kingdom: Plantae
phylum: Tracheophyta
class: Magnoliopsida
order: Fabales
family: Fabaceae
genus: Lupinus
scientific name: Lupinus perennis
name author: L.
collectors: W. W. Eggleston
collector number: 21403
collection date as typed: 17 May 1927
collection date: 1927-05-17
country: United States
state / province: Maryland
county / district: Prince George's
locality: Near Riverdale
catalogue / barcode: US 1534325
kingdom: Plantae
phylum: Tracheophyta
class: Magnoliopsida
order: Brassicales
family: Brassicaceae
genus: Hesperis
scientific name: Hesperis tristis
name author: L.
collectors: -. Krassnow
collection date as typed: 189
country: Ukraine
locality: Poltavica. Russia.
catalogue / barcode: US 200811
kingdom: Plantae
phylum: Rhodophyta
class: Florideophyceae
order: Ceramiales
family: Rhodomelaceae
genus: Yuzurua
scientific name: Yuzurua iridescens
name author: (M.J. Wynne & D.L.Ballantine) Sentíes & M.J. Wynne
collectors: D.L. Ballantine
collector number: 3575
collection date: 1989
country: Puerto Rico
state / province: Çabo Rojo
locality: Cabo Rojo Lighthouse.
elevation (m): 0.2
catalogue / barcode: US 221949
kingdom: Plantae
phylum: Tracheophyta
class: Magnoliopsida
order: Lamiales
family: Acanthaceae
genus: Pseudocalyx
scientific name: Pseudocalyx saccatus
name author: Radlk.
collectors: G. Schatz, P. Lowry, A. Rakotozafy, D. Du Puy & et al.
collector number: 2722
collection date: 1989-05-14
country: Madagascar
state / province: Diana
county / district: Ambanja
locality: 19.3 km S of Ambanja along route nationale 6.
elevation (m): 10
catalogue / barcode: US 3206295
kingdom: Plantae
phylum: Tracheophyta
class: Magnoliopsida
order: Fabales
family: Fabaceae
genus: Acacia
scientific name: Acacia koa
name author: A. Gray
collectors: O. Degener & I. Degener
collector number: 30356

Directions: Change every "name author" in the items above to "authority", keeping all other text the same.

Written reply:
kingdom: Plantae
phylum: Tracheophyta
class: Magnoliopsida
order: Fabales
family: Fabaceae
genus: Lupinus
scientific name: Lupinus perennis
authority: L.
collectors: W. W. Eggleston
collector number: 21403
collection date as typed: 17 May 1927
collection date: 1927-05-17
country: United States
state / province: Maryland
county / district: Prince George's
locality: Near Riverdale
catalogue / barcode: US 1534325
kingdom: Plantae
phylum: Tracheophyta
class: Magnoliopsida
order: Brassicales
family: Brassicaceae
genus: Hesperis
scientific name: Hesperis tristis
authority: L.
collectors: -. Krassnow
collection date as typed: 189
country: Ukraine
locality: Poltavica. Russia.
catalogue / barcode: US 200811
kingdom: Plantae
phylum: Rhodophyta
class: Florideophyceae
order: Ceramiales
family: Rhodomelaceae
genus: Yuzurua
scientific name: Yuzurua iridescens
authority: (M.J. Wynne & D.L.Ballantine) Sentíes & M.J. Wynne
collectors: D.L. Ballantine
collector number: 3575
collection date: 1989
country: Puerto Rico
state / province: Çabo Rojo
locality: Cabo Rojo Lighthouse.
elevation (m): 0.2
catalogue / barcode: US 221949
kingdom: Plantae
phylum: Tracheophyta
class: Magnoliopsida
order: Lamiales
family: Acanthaceae
genus: Pseudocalyx
scientific name: Pseudocalyx saccatus
authority: Radlk.
collectors: G. Schatz, P. Lowry, A. Rakotozafy, D. Du Puy & et al.
collector number: 2722
collection date: 1989-05-14
country: Madagascar
state / province: Diana
county / district: Ambanja
locality: 19.3 km S of Ambanja along route nationale 6.
elevation (m): 10
catalogue / barcode: US 3206295
kingdom: Plantae
phylum: Tracheophyta
class: Magnoliopsida
order: Fabales
family: Fabaceae
genus: Acacia
scientific name: Acacia koa
authority: A. Gray
collectors: O. Degener & I. Degener
collector number: 30356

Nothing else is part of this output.